__DIRECTIVE__: Edit the rows below by replacing every instance of "Certificado" with "Certificado digital". Write them out again with everything else left unchanged.

Saved data entries
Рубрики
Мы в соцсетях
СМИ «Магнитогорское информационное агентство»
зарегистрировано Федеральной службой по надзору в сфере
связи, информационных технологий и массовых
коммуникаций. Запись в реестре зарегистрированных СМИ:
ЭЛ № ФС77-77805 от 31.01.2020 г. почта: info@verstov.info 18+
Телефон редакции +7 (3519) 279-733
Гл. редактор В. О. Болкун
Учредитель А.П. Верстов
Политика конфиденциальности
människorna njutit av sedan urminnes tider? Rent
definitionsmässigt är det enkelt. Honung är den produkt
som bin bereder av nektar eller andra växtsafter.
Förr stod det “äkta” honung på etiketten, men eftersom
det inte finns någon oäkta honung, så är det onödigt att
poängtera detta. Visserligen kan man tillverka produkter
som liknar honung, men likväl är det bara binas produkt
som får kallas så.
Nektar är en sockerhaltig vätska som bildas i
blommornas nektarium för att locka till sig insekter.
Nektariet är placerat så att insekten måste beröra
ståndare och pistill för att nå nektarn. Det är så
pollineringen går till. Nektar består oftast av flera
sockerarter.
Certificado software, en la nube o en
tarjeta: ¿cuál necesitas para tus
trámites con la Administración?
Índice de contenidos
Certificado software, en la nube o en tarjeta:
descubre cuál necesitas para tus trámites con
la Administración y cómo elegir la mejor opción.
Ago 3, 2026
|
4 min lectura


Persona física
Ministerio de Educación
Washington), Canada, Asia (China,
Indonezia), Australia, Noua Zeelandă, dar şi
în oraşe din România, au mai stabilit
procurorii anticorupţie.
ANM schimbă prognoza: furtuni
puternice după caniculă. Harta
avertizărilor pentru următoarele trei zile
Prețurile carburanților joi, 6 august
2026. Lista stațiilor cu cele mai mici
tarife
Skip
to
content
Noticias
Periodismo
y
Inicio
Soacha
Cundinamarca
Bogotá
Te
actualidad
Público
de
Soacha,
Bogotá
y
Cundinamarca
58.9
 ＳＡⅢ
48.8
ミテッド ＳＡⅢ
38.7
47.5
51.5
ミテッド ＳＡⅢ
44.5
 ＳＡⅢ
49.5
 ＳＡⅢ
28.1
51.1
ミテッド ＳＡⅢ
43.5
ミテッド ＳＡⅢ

__SOLUTION__:
Рубрики
Мы в соцсетях
СМИ «Магнитогорское информационное агентство»
зарегистрировано Федеральной службой по надзору в сфере
связи, информационных технологий и массовых
коммуникаций. Запись в реестре зарегистрированных СМИ:
ЭЛ № ФС77-77805 от 31.01.2020 г. почта: info@verstov.info 18+
Телефон редакции +7 (3519) 279-733
Гл. редактор В. О. Болкун
Учредитель А.П. Верстов
Политика конфиденциальности
människorna njutit av sedan urminnes tider? Rent
definitionsmässigt är det enkelt. Honung är den produkt
som bin bereder av nektar eller andra växtsafter.
Förr stod det “äkta” honung på etiketten, men eftersom
det inte finns någon oäkta honung, så är det onödigt att
poängtera detta. Visserligen kan man tillverka produkter
som liknar honung, men likväl är det bara binas produkt
som får kallas så.
Nektar är en sockerhaltig vätska som bildas i
blommornas nektarium för att locka till sig insekter.
Nektariet är placerat så att insekten måste beröra
ståndare och pistill för att nå nektarn. Det är så
pollineringen går till. Nektar består oftast av flera
sockerarter.
Certificado digital software, en la nube o en
tarjeta: ¿cuál necesitas para tus
trámites con la Administración?
Índice de contenidos
Certificado digital software, en la nube o en tarjeta:
descubre cuál necesitas para tus trámites con
la Administración y cómo elegir la mejor opción.
Ago 3, 2026
|
4 min lectura


Persona física
Ministerio de Educación
Washington), Canada, Asia (China,
Indonezia), Australia, Noua Zeelandă, dar şi
în oraşe din România, au mai stabilit
procurorii anticorupţie.
ANM schimbă prognoza: furtuni
puternice după caniculă. Harta
avertizărilor pentru următoarele trei zile
Prețurile carburanților joi, 6 august
2026. Lista stațiilor cu cele mai mici
tarife
Skip
to
content
Noticias
Periodismo
y
Inicio
Soacha
Cundinamarca
Bogotá
Te
actualidad
Público
de
Soacha,
Bogotá
y
Cundinamarca
58.9
 ＳＡⅢ
48.8
ミテッド ＳＡⅢ
38.7
47.5
51.5
ミテッド ＳＡⅢ
44.5
 ＳＡⅢ
49.5
 ＳＡⅢ
28.1
51.1
ミテッド ＳＡⅢ
43.5
ミテッド ＳＡⅢ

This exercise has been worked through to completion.